Giraudeau et la mer : une histoire d'amour, une romance sans fin. Enfance à La Rochelle, adolescence à bord de la Jeanne d'Arc, puis, plus tard, réalisation du film Les Caprices d'un fleuve, rôle-titre dans Les Marins perdus d'après Jean-Claude Izzo? Homme pressé qui "court pour ne pas tomber", Giraudeau est aussi un excellent observateur. Quelqu'un qui sait accrocher son regard bleu aux décors, embrasser les êtres, deviner les destins, imaginer naufrages et occasions ratées.
Voici, sous sa plume alerte et précise, Hô Chi Minh-Ville, La Rochelle, Brest, Lisbonne, Buenos Aires : des noms magiques et des paravents derrière les quels se consument des histoires d'amour impossibles, d'inutiles sacrifices, des secrets de famille touchants.

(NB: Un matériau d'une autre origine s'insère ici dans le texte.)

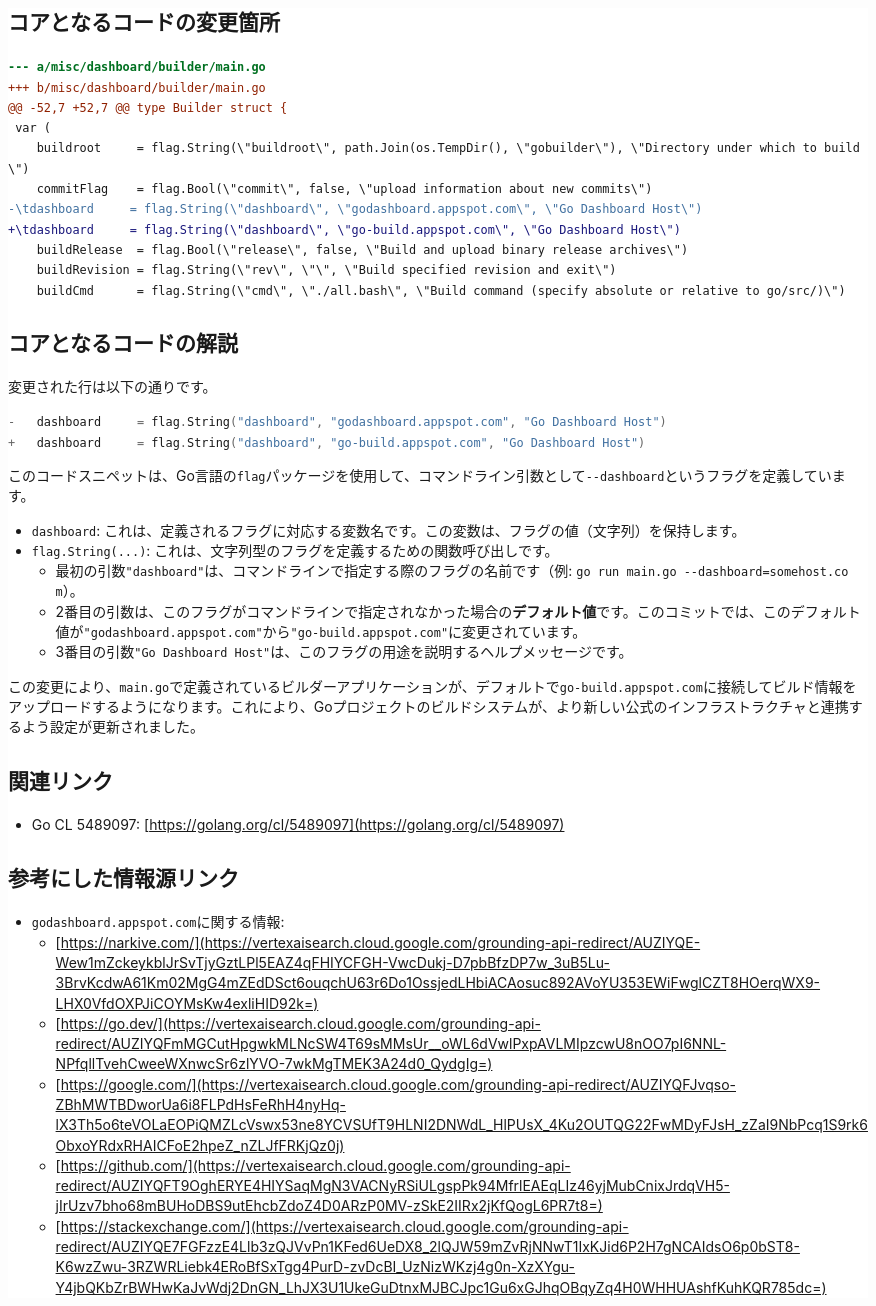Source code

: ## コアとなるコードの変更箇所

```diff
--- a/misc/dashboard/builder/main.go
+++ b/misc/dashboard/builder/main.go
@@ -52,7 +52,7 @@ type Builder struct {
 var (
  	buildroot     = flag.String(\"buildroot\", path.Join(os.TempDir(), \"gobuilder\"), \"Directory under which to build\")
  	commitFlag    = flag.Bool(\"commit\", false, \"upload information about new commits\")
-\tdashboard     = flag.String(\"dashboard\", \"godashboard.appspot.com\", \"Go Dashboard Host\")
+\tdashboard     = flag.String(\"dashboard\", \"go-build.appspot.com\", \"Go Dashboard Host\")
  	buildRelease  = flag.Bool(\"release\", false, \"Build and upload binary release archives\")
  	buildRevision = flag.String(\"rev\", \"\", \"Build specified revision and exit\")
  	buildCmd      = flag.String(\"cmd\", \"./all.bash\", \"Build command (specify absolute or relative to go/src/)\")

```

## コアとなるコードの解説

変更された行は以下の通りです。

```go
-	dashboard     = flag.String("dashboard", "godashboard.appspot.com", "Go Dashboard Host")
+	dashboard     = flag.String("dashboard", "go-build.appspot.com", "Go Dashboard Host")
```

このコードスニペットは、Go言語の`flag`パッケージを使用して、コマンドライン引数として`--dashboard`というフラグを定義しています。

- `dashboard`: これは、定義されるフラグに対応する変数名です。この変数は、フラグの値（文字列）を保持します。
- `flag.String(...)`: これは、文字列型のフラグを定義するための関数呼び出しです。
    - 最初の引数`"dashboard"`は、コマンドラインで指定する際のフラグの名前です（例: `go run main.go --dashboard=somehost.com`）。
    - 2番目の引数は、このフラグがコマンドラインで指定されなかった場合の**デフォルト値**です。このコミットでは、このデフォルト値が`"godashboard.appspot.com"`から`"go-build.appspot.com"`に変更されています。
    - 3番目の引数`"Go Dashboard Host"`は、このフラグの用途を説明するヘルプメッセージです。

この変更により、`main.go`で定義されているビルダーアプリケーションが、デフォルトで`go-build.appspot.com`に接続してビルド情報をアップロードするようになります。これにより、Goプロジェクトのビルドシステムが、より新しい公式のインフラストラクチャと連携するよう設定が更新されました。

## 関連リンク

- Go CL 5489097: [https://golang.org/cl/5489097](https://golang.org/cl/5489097)

## 参考にした情報源リンク

- `godashboard.appspot.com`に関する情報:
    - [https://narkive.com/](https://vertexaisearch.cloud.google.com/grounding-api-redirect/AUZIYQE-Wew1mZckeykblJrSvTjyGztLPl5EAZ4qFHIYCFGH-VwcDukj-D7pbBfzDP7w_3uB5Lu-3BrvKcdwA61Km02MgG4mZEdDSct6ouqchU63r6Do1OssjedLHbiACAosuc892AVoYU353EWiFwglCZT8HOerqWX9-LHX0VfdOXPJiCOYMsKw4exliHID92k=)
    - [https://go.dev/](https://vertexaisearch.cloud.google.com/grounding-api-redirect/AUZIYQFmMGCutHpgwkMLNcSW4T69sMMsUr__oWL6dVwlPxpAVLMIpzcwU8nOO7pI6NNL-NPfqllTvehCweeWXnwcSr6zlYVO-7wkMgTMEK3A24d0_QydgIg=)
    - [https://google.com/](https://vertexaisearch.cloud.google.com/grounding-api-redirect/AUZIYQFJvqso-ZBhMWTBDworUa6i8FLPdHsFeRhH4nyHq-lX3Th5o6teVOLaEOPiQMZLcVswx53ne8YCVSUfT9HLNI2DNWdL_HlPUsX_4Ku2OUTQG22FwMDyFJsH_zZaI9NbPcq1S9rk6ObxoYRdxRHAICFoE2hpeZ_nZLJfFRKjQz0j)
    - [https://github.com/](https://vertexaisearch.cloud.google.com/grounding-api-redirect/AUZIYQFT9OghERYE4HIYSaqMgN3VACNyRSiULgspPk94MfrlEAEqLIz46yjMubCnixJrdqVH5-jIrUzv7bho68mBUHoDBS9utEhcbZdoZ4D0ARzP0MV-zSkE2IIRx2jKfQogL6PR7t8=)
    - [https://stackexchange.com/](https://vertexaisearch.cloud.google.com/grounding-api-redirect/AUZIYQE7FGFzzE4Llb3zQJVvPn1KFed6UeDX8_2lQJW59mZvRjNNwT1IxKJid6P2H7gNCAIdsO6p0bST8-K6wzZwu-3RZWRLiebk4ERoBfSxTgg4PurD-zvDcBI_UzNizWKzj4g0n-XzXYgu-Y4jbQKbZrBWHwKaJvWdj2DnGN_LhJX3U1UkeGuDtnxMJBCJpc1Gu6xGJhqOBqyZq4H0WHHUAshfKuhKQR785dc=)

Un père et un fils font l'ultime voyage vers l'Indochine. Entre eux, du temps accumulé, des silences lourds, des questions sans réponses. "Comment ôter la rouille sur les mots justes et clairs, sans déchirer, sans faire mal ? Elle est là, la souffrance. Comment marteler sans blessure ? Comment dire sans heurter ?"
Ailleurs, un marin raconteur d'histoires inocule le virus de l'ailleurs, du voyage au long cours, à sa belle-fille. Cette Lise, qu'il surnomme "bébé koala", est comme une flamme : il veut bien s'y réchauffer mais redoute de s'y brûler. "Le marin apprend à se méfier des murmures, des frôlements, des baisers volés et des larmes à la fonte des cœurs au départ des navires. La mer enseigne aux marins des rêves que les ports assassinent."

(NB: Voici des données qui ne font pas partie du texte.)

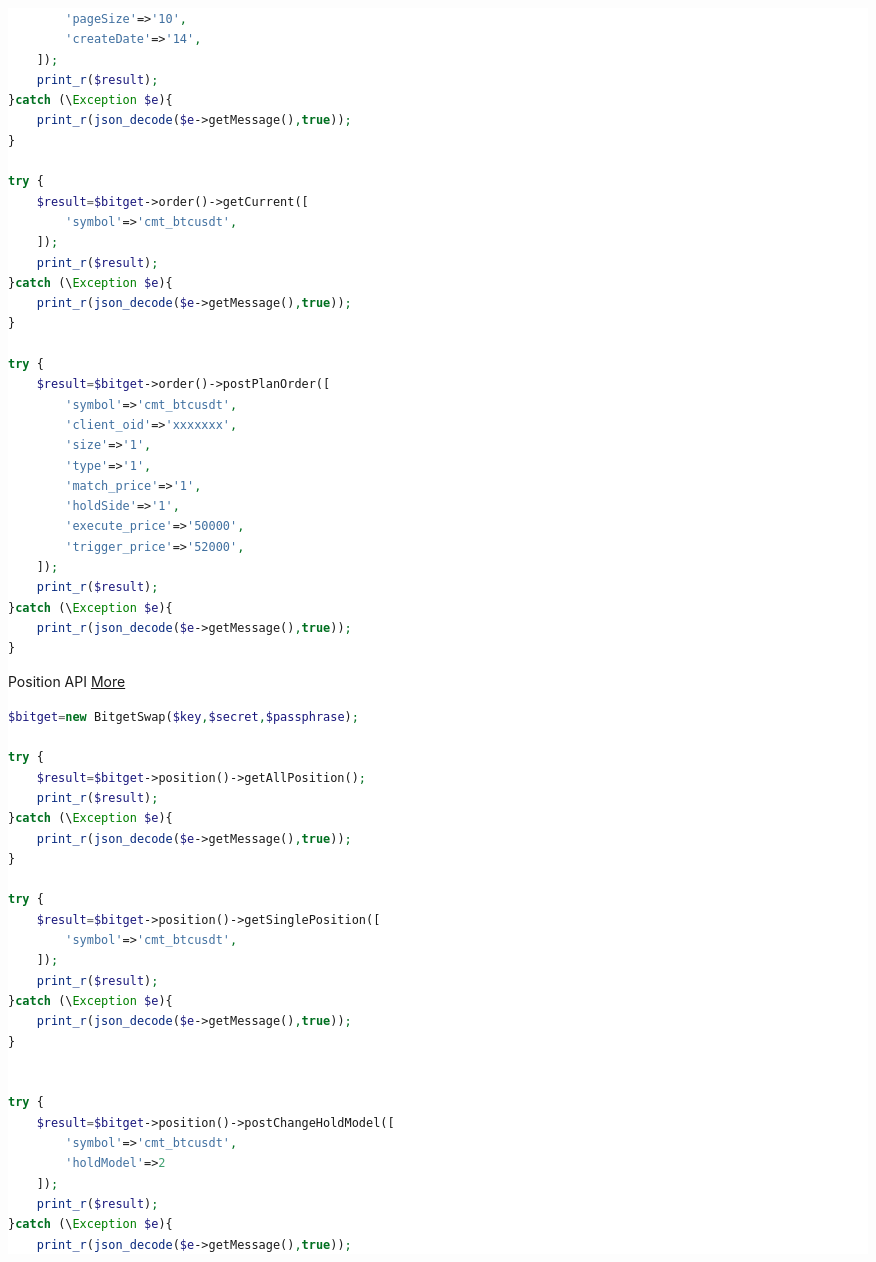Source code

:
 ```php
        'pageSize'=>'10',
        'createDate'=>'14',
    ]);
    print_r($result);
}catch (\Exception $e){
    print_r(json_decode($e->getMessage(),true));
}

try {
    $result=$bitget->order()->getCurrent([
        'symbol'=>'cmt_btcusdt',
    ]);
    print_r($result);
}catch (\Exception $e){
    print_r(json_decode($e->getMessage(),true));
}

try {
    $result=$bitget->order()->postPlanOrder([
        'symbol'=>'cmt_btcusdt',
        'client_oid'=>'xxxxxxx',
        'size'=>'1',
        'type'=>'1',
        'match_price'=>'1',
        'holdSide'=>'1',
        'execute_price'=>'50000',
        'trigger_price'=>'52000',
    ]);
    print_r($result);
}catch (\Exception $e){
    print_r(json_decode($e->getMessage(),true));
}
```

Position API [More](https://github.com/zhouaini528/bitget-php/blob/master/tests/swap_v3/position.php)
```php
$bitget=new BitgetSwap($key,$secret,$passphrase);

try {
    $result=$bitget->position()->getAllPosition();
    print_r($result);
}catch (\Exception $e){
    print_r(json_decode($e->getMessage(),true));
}

try {
    $result=$bitget->position()->getSinglePosition([
        'symbol'=>'cmt_btcusdt',
    ]);
    print_r($result);
}catch (\Exception $e){
    print_r(json_decode($e->getMessage(),true));
}


try {
    $result=$bitget->position()->postChangeHoldModel([
        'symbol'=>'cmt_btcusdt',
        'holdModel'=>2
    ]);
    print_r($result);
}catch (\Exception $e){
    print_r(json_decode($e->getMessage(),true));
```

Giraudeau s'attarde donc sur les hommes à terre. Là où ils sont le plus vulnérable. Dans les villes, les rêves d'horizons lointains, de possible bonheur, s'égratignent et se brisent au contact du réel. Loin de l'eau, les marins tanguent sur le pavé, s'écorchent à la grisaille. Billy est de ceux-là. Sur son bateau, il ne redoute rien. "Il n'aimait pas la violence des hommes, il aimait celle de la mer, sentir que la mort pouvait à tout instant avoir un ultime caprice." Lors d'une escale à Buenos Aires, Billy trompe la mer avec une femme mystérieuse : "Elle ne fumait pas comme les autres phalènes et ne demanda pas à boire. Elle ne battait pas des ailes. Elle était posée, délicate." Comme une lame prête à trancher dans la vie?
Plus loin, Giraudeau évoque Diego l'Angolais, "frère de la nuit", amoureux d'un fantôme cap-verdien. Il raconte la belle histoire de Jeanne et de son Ange, timide marin Breton, à La Rochelle. Il est à l'aise avec ses mots, comme il l'est avec ceux des autres, à la scène ou à l'écran. Il a le sens de la formule mais n'en abuse pas. Ne se regarde pas écrire. Ne répugne pas aux images crues. Ce qui touche le plus dans son univers, c'est une certaine mélancolie. Saudade suintant des ruelles de l'Alfama, dans une Lisbonne qu'il aime et dépeint jusque dans sa saleté, ses bruits, ses odeurs. L'un des narrateurs, double à peine déguisé, dit : "J'aime les errances attentives, les voyages éveillés. Je fouille la terre, derrière les ombres, les murs, au-delà du regard de cette femme qui fixe le temps suspendu."
On est bien dans l'univers de Giraudeau. Comme on l'est chez l'Arturo Pérez-Reverte du Cimetière des bateaux sans nom. Des hommes fiers. Solitaires. Fraternels. Drôles.
Après des chroniques, des nouvelles, des contes pour enfant, un scénario chilien, l'artiste Giraudeau n'a plus qu'un mot à ajouter à sa déjà belle panoplie : roman."